1. High Pines Trail (1.6 km)
If you look at the photo, the High Pines Trail is the pink loop that begins at the lower right-hand corner of the High Pines badge. I loved it! Forget the Grandes Eaux Musicales de Versailles, this was the most musical walk I’ve ever had. The air rang with the flutey songs of Hermit Thrushes and Veeries, the long whistle of Broad-winged Hawks, the complaint of Eastern Wood Peewees, the “T-shirt! T-shirt!” call of Ovenbirds (I think it sounds like a spraypaint can being shaken), and the rap-tappings of various piciformes. I saw a pair of them on a pine, and was convinced that they weren’t Yellow-bellied Sapsuckers. If they were the Black-backed Woodpeckers I think they were, they’re a first for my life-list.
The hike went up hill and down, never hard enough to necessitate grabbing a small tree for support. Cai was my only companion, and he and a doe startled each other at the top. The doe stepped back a few paces, and Cai kept looking over his shoulder as we continued.

2. The Bon Echo Creek Trail (1 km)
The web of broken squiggly lines between the High Pines badge and the Creek badge represents the Mazinaw Lake campground. The blue line bordering the southwest of the campground is Bon Echo Creek. Between the creek and the road that parallels it is a red dotted line I added with marker. This is the Bon Echo Creek Trail. I would heartily recommend it as a preschooler’s first-ever hiking trail.
This is no baby-buggy road, but a real trail. It begins at the road, and runs toward Mazinaw Lake. Near the beginning is a small rise; after that the trail is straight and level, with the road only steps away if the child wearies or gets a boo-boo. The trail is lined with ferns and young trees, and offers glimpses of the creek through the leaves. At the end of the trail is a little footbridge that leads back into the campground — or if you’re Cai, you’ll turn right and pull mummy straight over to the dog beach.

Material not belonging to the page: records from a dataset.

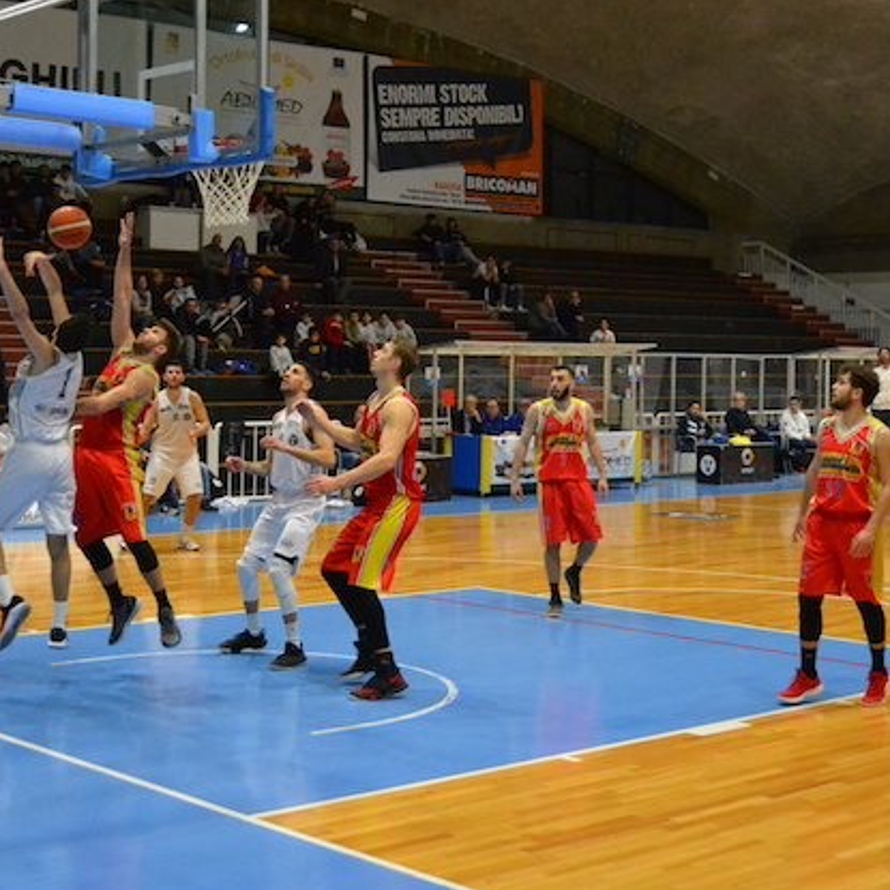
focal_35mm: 59
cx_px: 429
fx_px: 1716
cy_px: 325
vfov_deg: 28.9
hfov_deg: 29.1
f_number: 4
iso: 3200
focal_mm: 24
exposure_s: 1/320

3. Pet Exercise Trail (2.4 km)
If you follow the road that parallels the Creek Trail, you’ll eventually come to the day-use parking area. Just beyond that is the off-leash doggie trail. Again, I’ve added it onto the map, to the left of the Creek badge. The shape and size is a guestimate, but it takes into account the steep rise and descent.

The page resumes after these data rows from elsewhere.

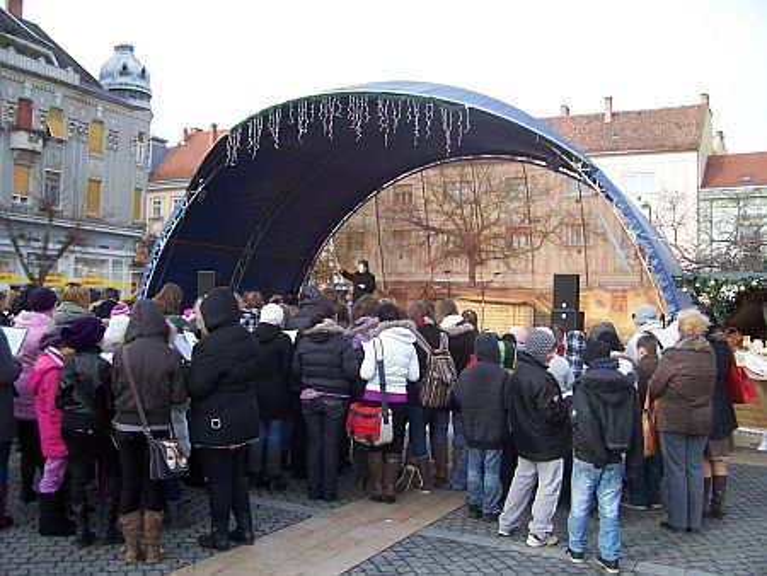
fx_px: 754
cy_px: 288
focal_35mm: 34
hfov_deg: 53.9
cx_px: 384
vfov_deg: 41.8
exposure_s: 1/350
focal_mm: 5.6
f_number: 2.7
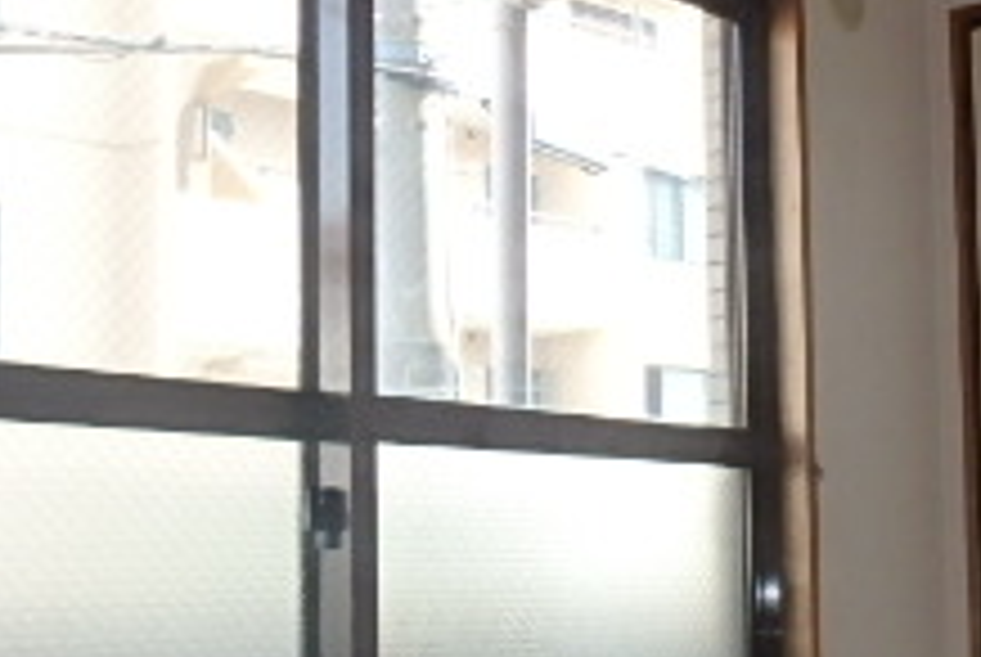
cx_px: 968
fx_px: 1746
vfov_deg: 21.1
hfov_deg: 29.4
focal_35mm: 64
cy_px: 500
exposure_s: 1/30
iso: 200
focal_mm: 3.7
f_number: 6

Once again, this is a real hiking trail, with muddy bits and a swampy bit and lots of woods and the usual number of mosquitoes. I applied some holistic rosemary-oil doggie bug repellant to Cai (and myself), and didn’t find the bugs annoying at all. And Cai? Oh, those shining eyes! He was absolutely thrilled to be off leash in such an interesting area. What fascinated me was that he only left the trail once; mostly he stayed on track, sniffing and splishing and giving his legs a good stretch. The park guide suggests an hour for this trail, but we were through it in 25 minutes. Then we headed to the dog beach for some bobbing-for-balls. Happy dog!

4. The Shield Trail (4.8 km)
So far, each of the trails I’ve discussed took me half the length of their suggested time. Not so the Shield Trail. It suggests two hours; I did it — with neither dog nor human for companion — in 110 minutes. And it’s not because I was lingering!

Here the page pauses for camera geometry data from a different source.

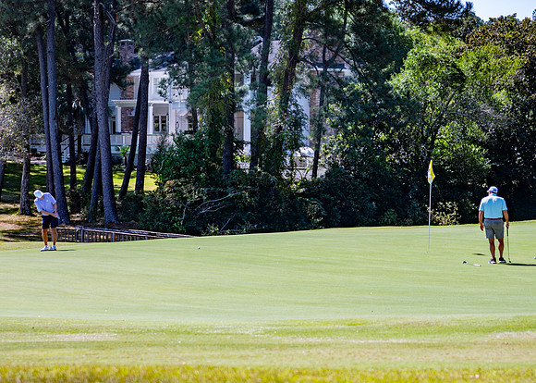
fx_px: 1637
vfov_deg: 13.3
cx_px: 304
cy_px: 187
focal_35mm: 108
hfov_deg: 18.6
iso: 100
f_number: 2.8
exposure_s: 1/1000
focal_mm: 70
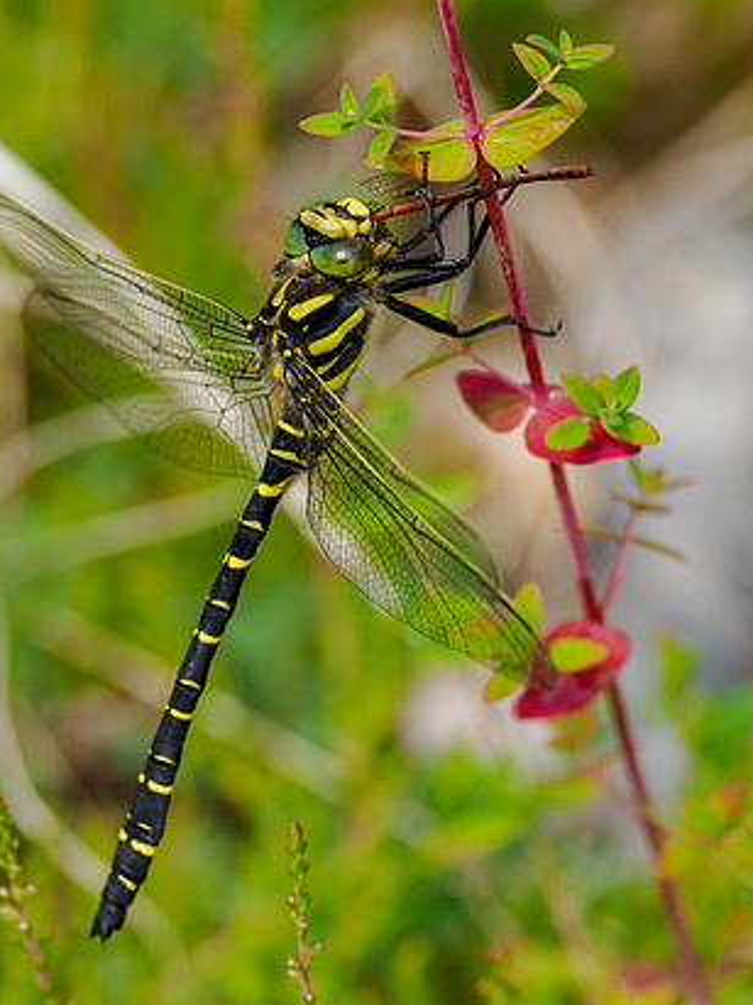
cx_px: 481
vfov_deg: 2.3
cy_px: 506
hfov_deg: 1.7
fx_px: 25450
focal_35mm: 877
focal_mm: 300
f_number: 4.5
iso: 200
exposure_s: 1/800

I was glad to have the Shield Trail guide booklet with me. The booklet focusses on the previous use of this area: it was a farm. The trail starts on the old Addington Road, 90 km of 19th-century rut. Turning aside from an unsuccessful exploratory mine pit (mining didn’t “pan out” here either), one heads into a 100-acre tract of government-issued “free farmland” that was supposed to bribe settlers into staying in Canada. The land was simply surveyed for size, not for feasibility: this is soil-poor Canadian Shield.
I kept walking, shaking my head, wondering how long these settlers toughed it out before running away screaming. I would have run myself, except that the final quarter of the trail is a line of bushel-basket-sized boulders. And from starting out as a confident rosemary-oil-scented bugproof hiker, I finished as a blood pizza. The silence was deafening: where were all the birds? I finally decided that the mosquitoes and deer flies had chased them all away. All in all, it was the most depressing trail I’ve ever hiked – which added the perfect atmosphere of authenticity to the trail guide’s history lesson.